Frutta e verdura di stagione

Uva

Di stagioneDa luglio a novembre
Nome completoVitis vinifera
FamigliaVitaceae
Proprietà principali-Antinfiammatorio
-Antiossidante
Maggior produttore mondialeCina

Valori nutrizionali
Apporto calorico: 60 cal per 100 g
Ricchissima di vitamina C
L’uva nera contiene polifenoli e resveratrolo, che ha proprietà antinfiammatore e antiossidanti. Le sue proprietà sono in via di validazione
Contiene acido linoleico, un acido grasso essenziale capostipite della serie omega-sei
Utile in caso di anemie
Vitamine: C, A, B1, B2 e PP
Ricco di Calcio (Ca), Ferro (Fe), Magnesio (Mg), Fosforo (P), Calcio (Ca), Rame (Cu), Potassio (K)

Nutrizione

L’uva è formata per il 75-85% di acqua e da una quantità enorme di vitamina C: è sul podio con il titolo di alimento più ricco di vitamina C. Lo avreste mai detto? Ne contiene, in forma di succo, ben 340 mg su 100 g di prodotto. Sapete che altro alimento insospettabile è ricchissimo di vitamina C? Lo trovate in questa scheda!

***

- **CONSEGNA DELL'ESERCIZIO**
Trascrivi fedelmente il passo della scheda sull'uva che va da "Valori nutrizionali" fino a "(Cu), Potassio (K)" compreso.

- **ESTRATTI DEI RECORD**
***

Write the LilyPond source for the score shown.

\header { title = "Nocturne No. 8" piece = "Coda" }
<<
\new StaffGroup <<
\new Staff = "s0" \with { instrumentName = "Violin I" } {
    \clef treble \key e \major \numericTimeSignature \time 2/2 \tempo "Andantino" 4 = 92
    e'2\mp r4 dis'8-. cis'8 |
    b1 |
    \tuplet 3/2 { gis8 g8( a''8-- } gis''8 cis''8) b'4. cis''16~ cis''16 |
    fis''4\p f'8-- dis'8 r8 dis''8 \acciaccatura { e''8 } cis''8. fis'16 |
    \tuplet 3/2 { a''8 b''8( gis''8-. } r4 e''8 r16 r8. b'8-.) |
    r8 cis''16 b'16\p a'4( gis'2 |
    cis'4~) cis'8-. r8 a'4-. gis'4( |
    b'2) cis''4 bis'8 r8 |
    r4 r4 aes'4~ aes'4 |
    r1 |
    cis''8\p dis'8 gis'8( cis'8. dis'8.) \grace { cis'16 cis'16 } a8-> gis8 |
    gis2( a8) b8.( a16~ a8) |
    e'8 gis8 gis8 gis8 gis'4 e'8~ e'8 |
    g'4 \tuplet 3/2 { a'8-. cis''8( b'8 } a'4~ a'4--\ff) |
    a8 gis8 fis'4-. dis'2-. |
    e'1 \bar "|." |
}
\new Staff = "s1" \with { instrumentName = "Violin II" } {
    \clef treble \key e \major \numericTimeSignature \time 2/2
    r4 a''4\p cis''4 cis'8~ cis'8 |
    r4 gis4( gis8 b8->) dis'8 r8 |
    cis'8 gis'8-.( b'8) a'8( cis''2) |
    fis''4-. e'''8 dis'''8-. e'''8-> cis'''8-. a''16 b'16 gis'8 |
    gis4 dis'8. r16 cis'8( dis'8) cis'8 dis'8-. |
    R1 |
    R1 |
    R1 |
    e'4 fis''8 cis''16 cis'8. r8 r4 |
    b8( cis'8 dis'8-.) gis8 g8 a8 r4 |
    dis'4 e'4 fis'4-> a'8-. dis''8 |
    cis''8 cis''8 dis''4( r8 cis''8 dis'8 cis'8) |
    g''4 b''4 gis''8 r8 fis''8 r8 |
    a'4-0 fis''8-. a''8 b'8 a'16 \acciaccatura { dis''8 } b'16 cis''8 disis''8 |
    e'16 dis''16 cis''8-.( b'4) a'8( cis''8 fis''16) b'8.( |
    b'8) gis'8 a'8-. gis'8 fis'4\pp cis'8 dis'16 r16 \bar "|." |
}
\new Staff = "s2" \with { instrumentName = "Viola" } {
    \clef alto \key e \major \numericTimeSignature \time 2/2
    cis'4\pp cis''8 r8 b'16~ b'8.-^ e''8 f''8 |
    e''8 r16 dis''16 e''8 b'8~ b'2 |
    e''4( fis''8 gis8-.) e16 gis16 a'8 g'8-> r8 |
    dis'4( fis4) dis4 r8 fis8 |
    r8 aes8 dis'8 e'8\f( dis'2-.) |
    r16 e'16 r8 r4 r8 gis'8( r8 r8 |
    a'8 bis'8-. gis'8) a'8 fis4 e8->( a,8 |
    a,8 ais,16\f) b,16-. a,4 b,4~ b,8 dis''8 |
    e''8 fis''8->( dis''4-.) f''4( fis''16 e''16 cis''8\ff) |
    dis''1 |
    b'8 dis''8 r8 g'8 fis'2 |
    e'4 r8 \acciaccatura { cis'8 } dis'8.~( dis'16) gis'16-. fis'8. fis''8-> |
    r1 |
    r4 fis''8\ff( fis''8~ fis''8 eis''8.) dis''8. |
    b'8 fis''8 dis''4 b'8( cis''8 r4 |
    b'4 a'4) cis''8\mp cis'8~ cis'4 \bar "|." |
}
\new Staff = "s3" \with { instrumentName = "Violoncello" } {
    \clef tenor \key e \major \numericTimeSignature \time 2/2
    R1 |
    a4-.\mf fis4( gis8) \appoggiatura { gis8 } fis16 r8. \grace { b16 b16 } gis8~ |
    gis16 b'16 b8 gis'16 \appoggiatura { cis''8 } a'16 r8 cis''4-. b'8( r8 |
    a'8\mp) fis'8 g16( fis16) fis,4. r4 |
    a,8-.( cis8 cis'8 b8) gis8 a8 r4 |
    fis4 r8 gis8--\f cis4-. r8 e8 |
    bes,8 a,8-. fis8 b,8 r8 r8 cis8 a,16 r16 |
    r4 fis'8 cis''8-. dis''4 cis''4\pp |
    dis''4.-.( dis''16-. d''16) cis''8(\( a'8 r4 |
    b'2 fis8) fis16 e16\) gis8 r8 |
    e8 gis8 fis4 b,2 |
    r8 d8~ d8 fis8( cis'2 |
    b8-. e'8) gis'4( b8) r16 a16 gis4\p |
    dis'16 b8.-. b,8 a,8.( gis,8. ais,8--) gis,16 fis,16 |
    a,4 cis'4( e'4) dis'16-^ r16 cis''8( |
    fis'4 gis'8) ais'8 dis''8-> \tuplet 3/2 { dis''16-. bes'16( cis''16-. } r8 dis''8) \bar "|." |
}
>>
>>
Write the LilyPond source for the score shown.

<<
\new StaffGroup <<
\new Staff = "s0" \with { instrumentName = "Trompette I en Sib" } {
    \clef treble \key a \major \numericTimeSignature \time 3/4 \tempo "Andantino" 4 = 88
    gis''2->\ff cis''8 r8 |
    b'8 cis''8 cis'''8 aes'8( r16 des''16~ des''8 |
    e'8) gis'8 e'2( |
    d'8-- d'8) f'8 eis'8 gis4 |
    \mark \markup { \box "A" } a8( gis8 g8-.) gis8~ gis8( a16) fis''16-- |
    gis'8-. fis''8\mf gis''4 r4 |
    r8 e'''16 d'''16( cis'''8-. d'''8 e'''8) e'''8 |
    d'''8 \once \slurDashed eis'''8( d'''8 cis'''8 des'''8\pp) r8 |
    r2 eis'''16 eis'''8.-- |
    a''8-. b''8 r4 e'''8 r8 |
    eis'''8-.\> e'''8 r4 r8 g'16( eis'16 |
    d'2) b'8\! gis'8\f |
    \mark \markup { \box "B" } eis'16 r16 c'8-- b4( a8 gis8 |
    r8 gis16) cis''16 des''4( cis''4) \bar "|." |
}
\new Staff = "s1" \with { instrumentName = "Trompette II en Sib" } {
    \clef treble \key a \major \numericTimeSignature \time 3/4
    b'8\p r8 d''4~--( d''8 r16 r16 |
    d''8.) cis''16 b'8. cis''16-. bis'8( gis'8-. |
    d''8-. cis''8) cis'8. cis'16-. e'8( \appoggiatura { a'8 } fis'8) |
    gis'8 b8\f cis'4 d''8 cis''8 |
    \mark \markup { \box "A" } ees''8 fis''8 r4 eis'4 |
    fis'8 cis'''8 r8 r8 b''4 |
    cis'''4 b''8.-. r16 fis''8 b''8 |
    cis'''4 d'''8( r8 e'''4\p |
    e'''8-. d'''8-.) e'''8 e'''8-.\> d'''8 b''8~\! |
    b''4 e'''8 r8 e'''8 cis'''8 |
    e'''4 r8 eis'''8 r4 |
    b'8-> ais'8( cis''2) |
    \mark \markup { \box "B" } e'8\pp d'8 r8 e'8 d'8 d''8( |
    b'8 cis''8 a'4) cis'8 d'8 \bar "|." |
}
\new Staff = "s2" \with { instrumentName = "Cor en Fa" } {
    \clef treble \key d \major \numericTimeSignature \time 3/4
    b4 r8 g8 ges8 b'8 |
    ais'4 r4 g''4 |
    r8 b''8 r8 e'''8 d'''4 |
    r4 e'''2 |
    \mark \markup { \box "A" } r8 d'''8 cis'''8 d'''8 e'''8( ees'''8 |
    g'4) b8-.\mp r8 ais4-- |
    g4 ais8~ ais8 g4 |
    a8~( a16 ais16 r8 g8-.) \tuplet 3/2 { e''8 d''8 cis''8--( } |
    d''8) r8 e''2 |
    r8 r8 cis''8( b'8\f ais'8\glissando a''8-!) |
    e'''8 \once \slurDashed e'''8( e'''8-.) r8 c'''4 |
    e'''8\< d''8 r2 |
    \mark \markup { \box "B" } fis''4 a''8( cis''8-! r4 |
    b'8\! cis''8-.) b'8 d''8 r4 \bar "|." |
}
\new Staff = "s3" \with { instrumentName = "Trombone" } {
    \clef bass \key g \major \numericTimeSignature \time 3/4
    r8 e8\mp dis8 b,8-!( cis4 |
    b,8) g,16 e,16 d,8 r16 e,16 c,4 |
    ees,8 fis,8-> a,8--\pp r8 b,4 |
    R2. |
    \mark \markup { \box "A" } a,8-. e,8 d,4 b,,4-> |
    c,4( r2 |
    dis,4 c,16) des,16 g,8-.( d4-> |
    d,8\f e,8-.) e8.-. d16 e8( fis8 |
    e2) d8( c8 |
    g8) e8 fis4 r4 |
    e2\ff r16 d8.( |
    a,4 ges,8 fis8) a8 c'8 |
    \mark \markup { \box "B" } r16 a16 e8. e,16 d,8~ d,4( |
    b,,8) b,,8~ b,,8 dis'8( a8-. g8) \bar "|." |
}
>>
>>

***

- **SOLUZIONE DELL'ESERCIZIO**
Valori nutrizionali
Apporto calorico: 60 cal per 100 g
Ricchissima di vitamina C
L’uva nera contiene polifenoli e resveratrolo, che ha proprietà antinfiammatore e antiossidanti. Le sue proprietà sono in via di validazione
Contiene acido linoleico, un acido grasso essenziale capostipite della serie omega-sei
Utile in caso di anemie
Vitamine: C, A, B1, B2 e PP
Ricco di Calcio (Ca), Ferro (Fe), Magnesio (Mg), Fosforo (P), Calcio (Ca), Rame (Cu), Potassio (K)